Au moins un étudiant aurait pris connaissance de ces propos et en a informé la direction vers 10 h. «L’étudiant a été voir son directeur, et, tout de suite, celui-ci a sécurisé l’école, les étudiants, et le 911 a été contacté. Tout a été fait rapidement», a expliqué Jean Robert, vice-président de la commission scolaire Central Quebec.

M. Robert a de son côté insisté sur le caractère «très, très sérieux» des événements, même si la menace ne s’est heureusement pas avérée.

Sous les bureaux

L’incident a mené au déclenchement de mesures exceptionnelles dans l’école de l’avenue Belvédère, à Sainte-Foy, tandis qu’un important dispositif de sécurité était mis en place par les policiers. Pendant quelques instants, les élèves ont même dû se cacher sous leurs bureaux.

«Nous avons pris la situation très au sérieux», a déclaré Mélanie Jobin, porte-parole du SPVQ.

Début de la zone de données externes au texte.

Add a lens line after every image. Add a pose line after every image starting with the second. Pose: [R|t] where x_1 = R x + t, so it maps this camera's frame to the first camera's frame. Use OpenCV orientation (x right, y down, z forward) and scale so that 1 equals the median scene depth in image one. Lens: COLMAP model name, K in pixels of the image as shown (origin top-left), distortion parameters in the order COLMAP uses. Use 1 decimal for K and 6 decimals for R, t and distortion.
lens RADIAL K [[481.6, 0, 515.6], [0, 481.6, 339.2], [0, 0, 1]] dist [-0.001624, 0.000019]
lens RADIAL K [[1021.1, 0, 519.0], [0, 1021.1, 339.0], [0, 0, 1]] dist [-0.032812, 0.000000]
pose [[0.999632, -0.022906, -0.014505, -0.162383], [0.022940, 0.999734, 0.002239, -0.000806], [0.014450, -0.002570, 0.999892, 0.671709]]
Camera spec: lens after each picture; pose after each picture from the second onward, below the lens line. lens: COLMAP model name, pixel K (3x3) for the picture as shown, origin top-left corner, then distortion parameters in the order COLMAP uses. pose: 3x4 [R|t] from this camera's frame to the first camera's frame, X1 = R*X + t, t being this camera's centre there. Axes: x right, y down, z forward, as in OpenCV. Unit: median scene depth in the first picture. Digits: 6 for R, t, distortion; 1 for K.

«Au début, on a eu peur un peu, mais, à la fin, ça s’est corrigé. Ils nous ont dit que nous étions en sécurité», a relaté un élève de secondaire 2. «Les professeurs ont bien réagi. Ils ont pris toutes les mesures qu’ils devaient prendre», a souligné un étudiant de secondaire 3.

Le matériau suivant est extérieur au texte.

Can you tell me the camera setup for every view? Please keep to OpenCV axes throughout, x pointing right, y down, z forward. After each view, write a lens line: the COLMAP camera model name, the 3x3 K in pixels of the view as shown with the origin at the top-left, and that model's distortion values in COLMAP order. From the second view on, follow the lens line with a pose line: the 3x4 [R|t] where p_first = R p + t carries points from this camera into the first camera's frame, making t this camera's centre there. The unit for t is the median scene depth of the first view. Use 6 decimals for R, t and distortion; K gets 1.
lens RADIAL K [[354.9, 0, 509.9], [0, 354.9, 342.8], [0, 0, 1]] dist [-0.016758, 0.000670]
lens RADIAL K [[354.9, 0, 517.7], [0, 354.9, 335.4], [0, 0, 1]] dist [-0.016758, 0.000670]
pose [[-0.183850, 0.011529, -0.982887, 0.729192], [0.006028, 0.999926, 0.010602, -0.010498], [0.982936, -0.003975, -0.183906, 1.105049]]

«21 students, 2 adults», pouvait-on lire sur un carton installé dans la fenêtre d’une classe qui était vraisemblablement destiné aux premiers répondants.

La commission scolaire a dépêché des psychologues et des travailleurs sociaux sur place pour offrir de l’aide aux élèves. Un repas leur a été offert.

Parents inquiets

Plusieurs parents inquiets se sont rués vers l’école et se sont d’abord butés à un périmètre de sécurité très étanche, avant que la situation soit rétablie.

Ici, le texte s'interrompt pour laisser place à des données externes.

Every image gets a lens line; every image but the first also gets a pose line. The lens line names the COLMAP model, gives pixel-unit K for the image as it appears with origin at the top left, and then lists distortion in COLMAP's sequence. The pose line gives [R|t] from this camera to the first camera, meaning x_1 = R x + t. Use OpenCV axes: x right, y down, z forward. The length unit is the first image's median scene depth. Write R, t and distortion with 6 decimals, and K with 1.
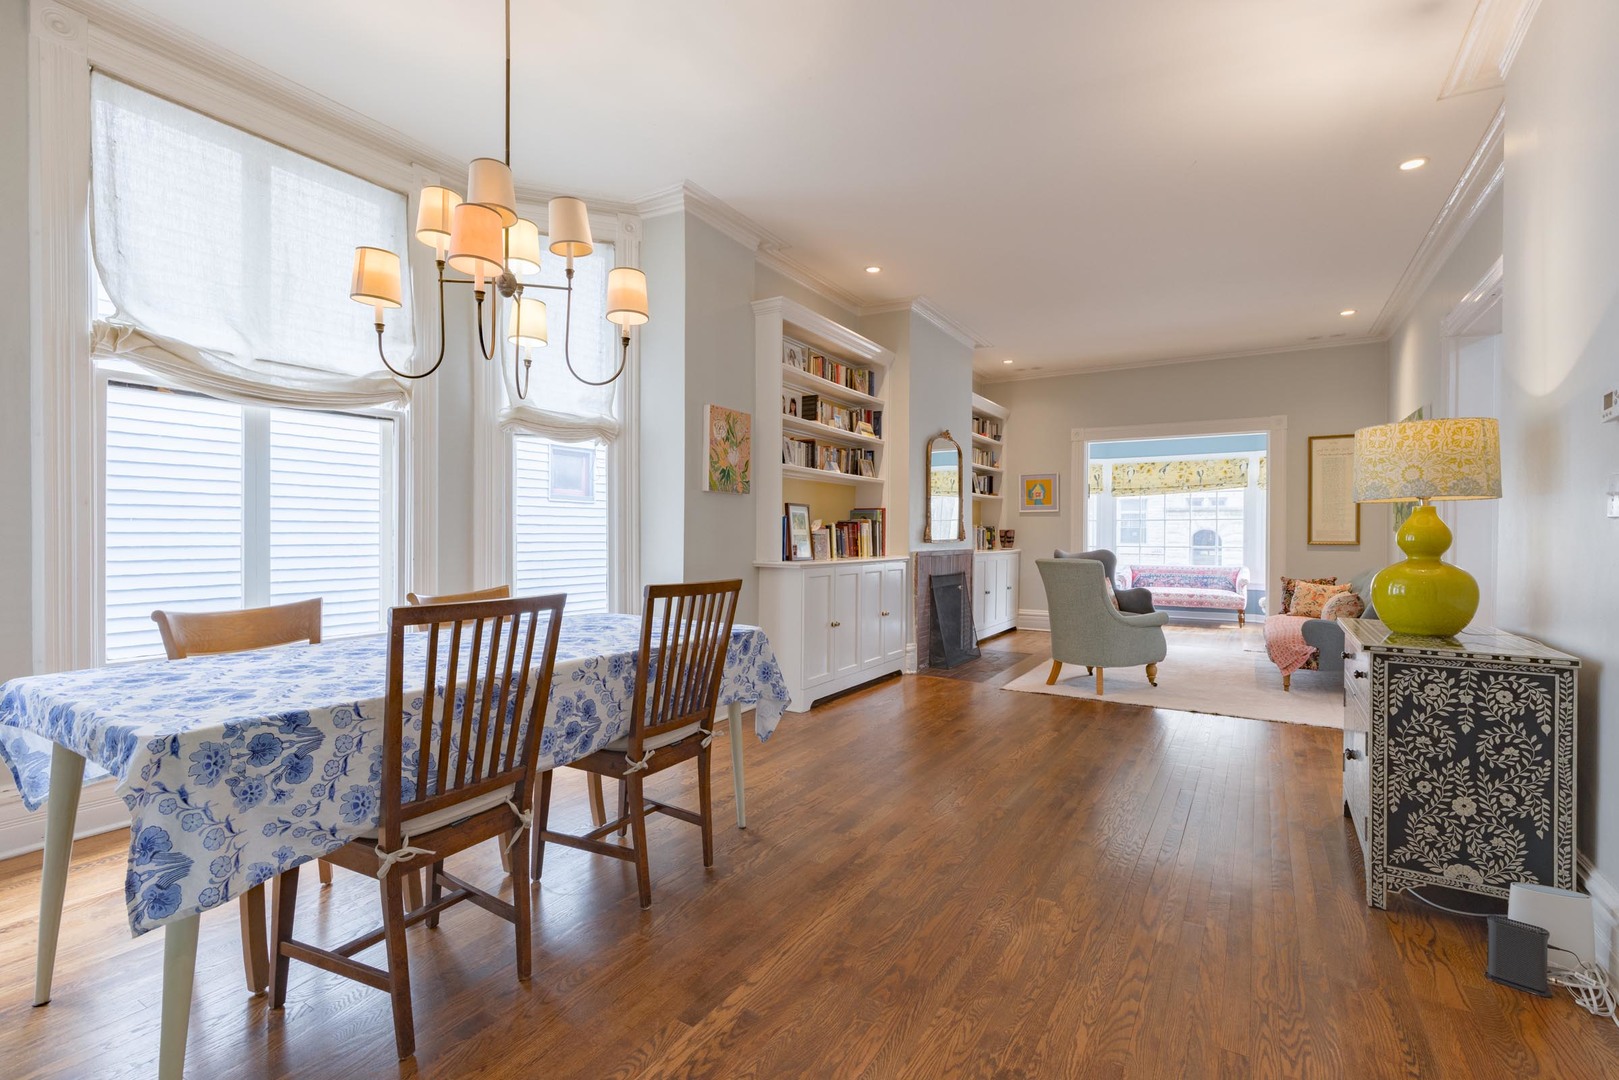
lens RADIAL K [[745.1, 0, 813.4], [0, 745.1, 537.0], [0, 0, 1]] dist [0.007397, 0.000723]
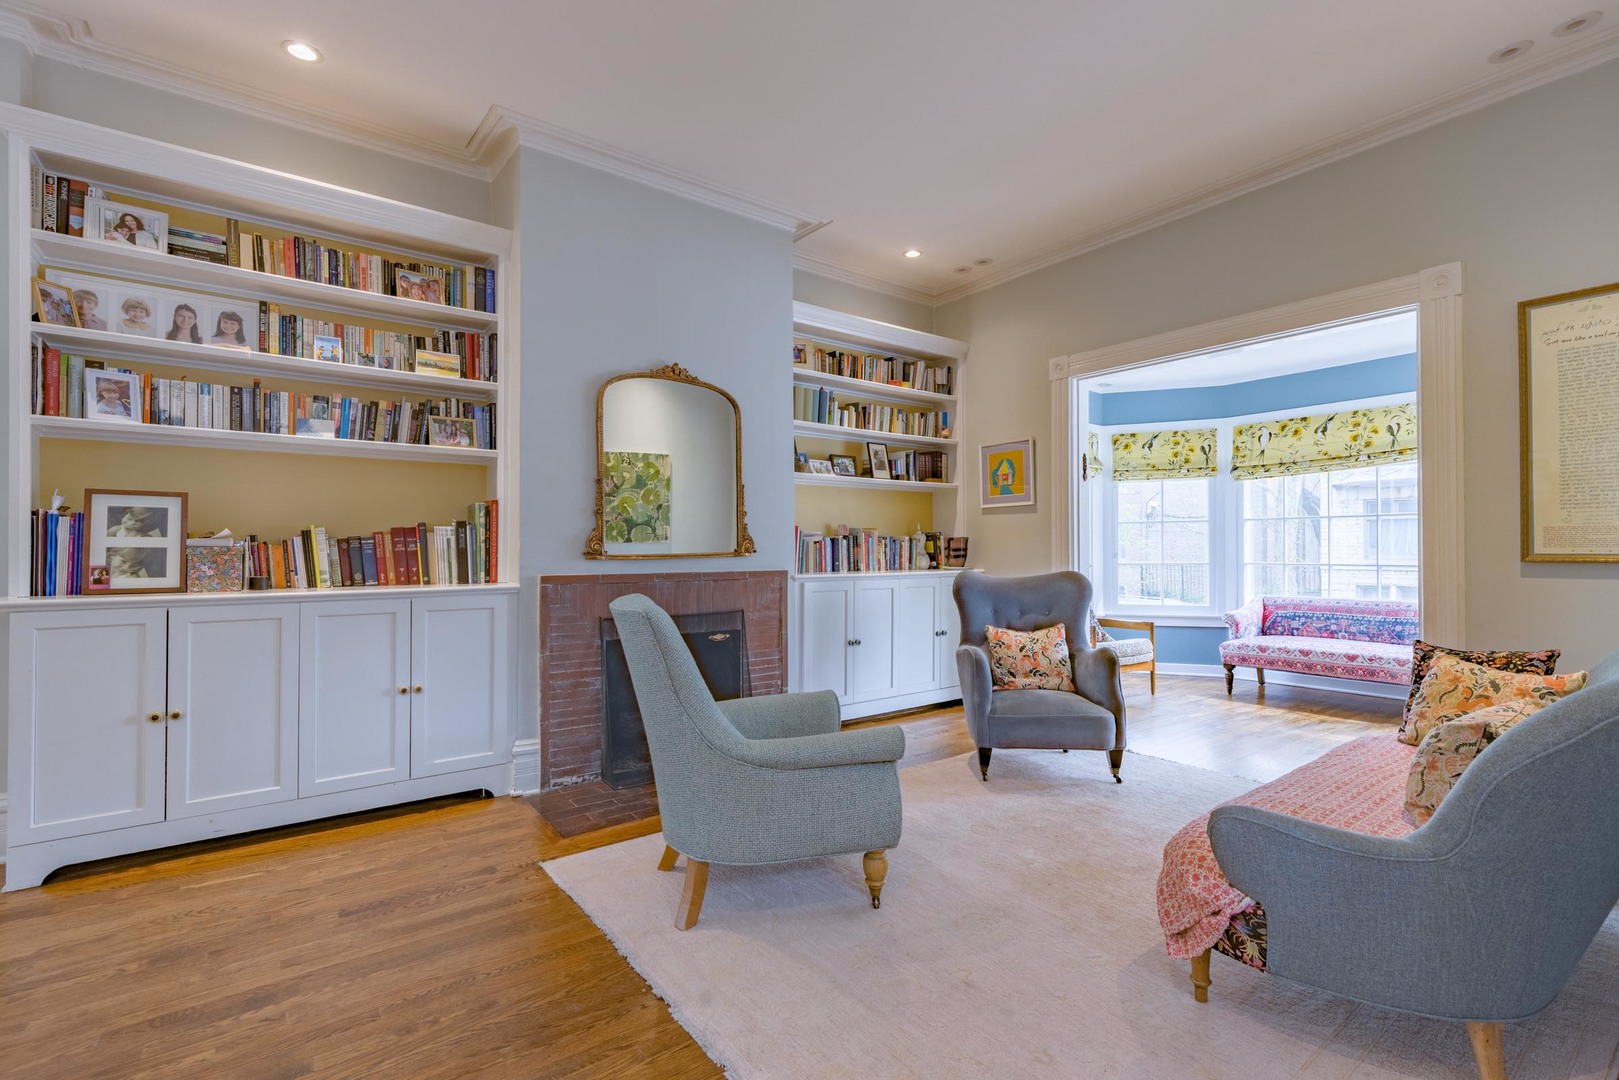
lens RADIAL K [[745.1, 0, 810.7], [0, 745.1, 536.8], [0, 0, 1]] dist [0.007397, 0.000723]
pose [[0.926469, -0.012657, -0.376158, 0.580572], [0.004957, 0.999758, -0.021431, 0.003687], [0.376339, 0.017990, 0.926308, 0.598745]]
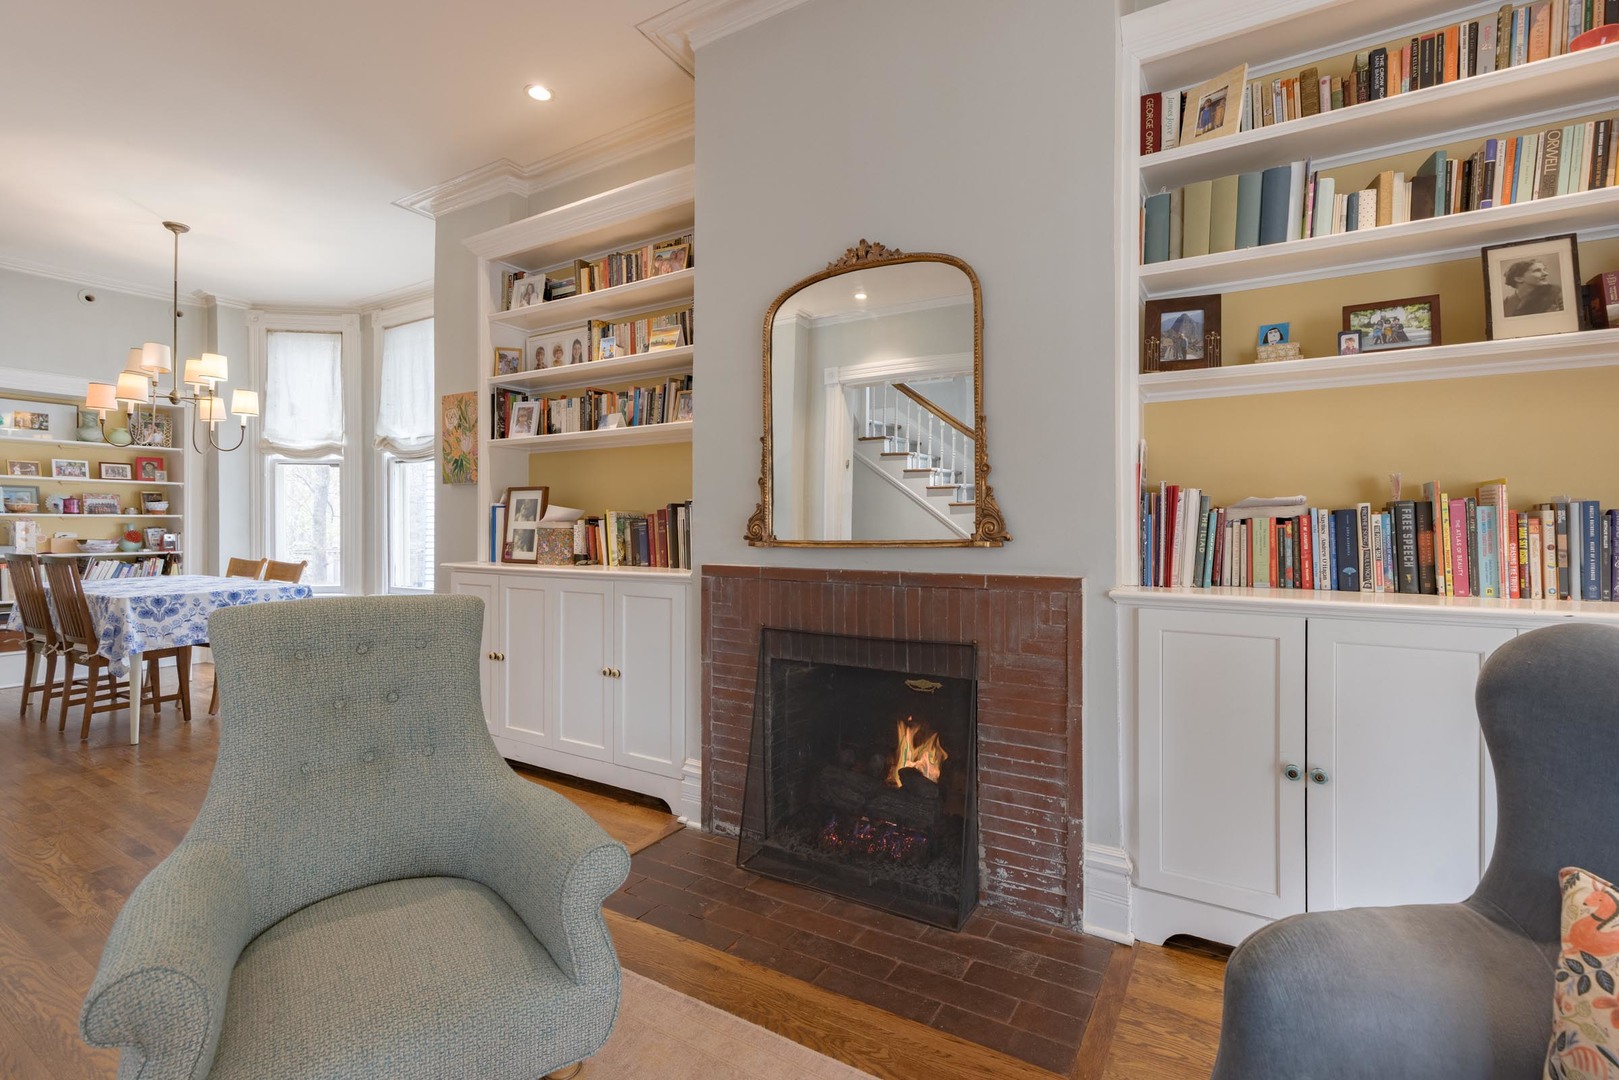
lens RADIAL K [[745.1, 0, 807.3], [0, 745.1, 527.4], [0, 0, 1]] dist [0.007397, 0.000723]
pose [[-0.017376, -0.006659, -0.999827, 0.642434], [-0.005211, 0.999965, -0.006570, -0.000689], [0.999835, 0.005096, -0.017410, 1.152486]]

«[Mes garçons] m’ont texté. Ils sont embarrés dans les classes. [...] J’ai peur, c’est sûr. J’essaie de me rassurer que ce n’est pas grand-chose, mais on ne sait pas trop ce qu’il se passe. C’est stressant», a indiqué la mère de deux étudiants en secondaire 2 et 3, Isabelle Tremblay.

«On est angoissés. On a quitté le travail pour venir voir ce qu’il se passe. [...] En tant que parents, c’est quelque chose», ont confié un père et une mère qui étaient bloqués à l’extérieur.

Au moment d’écrire ces lignes, le SPVQ ne pouvait dire s’il y a un lien avec le confinement d’une autre école secondaire de langue anglaise, l’Heritage Regional High School de Saint-Hubert, qui a été déclenché sur l’heure du midi. Dans les deux cas, les menaces ont été transmises par les réseaux sociaux, avant d’être écartées.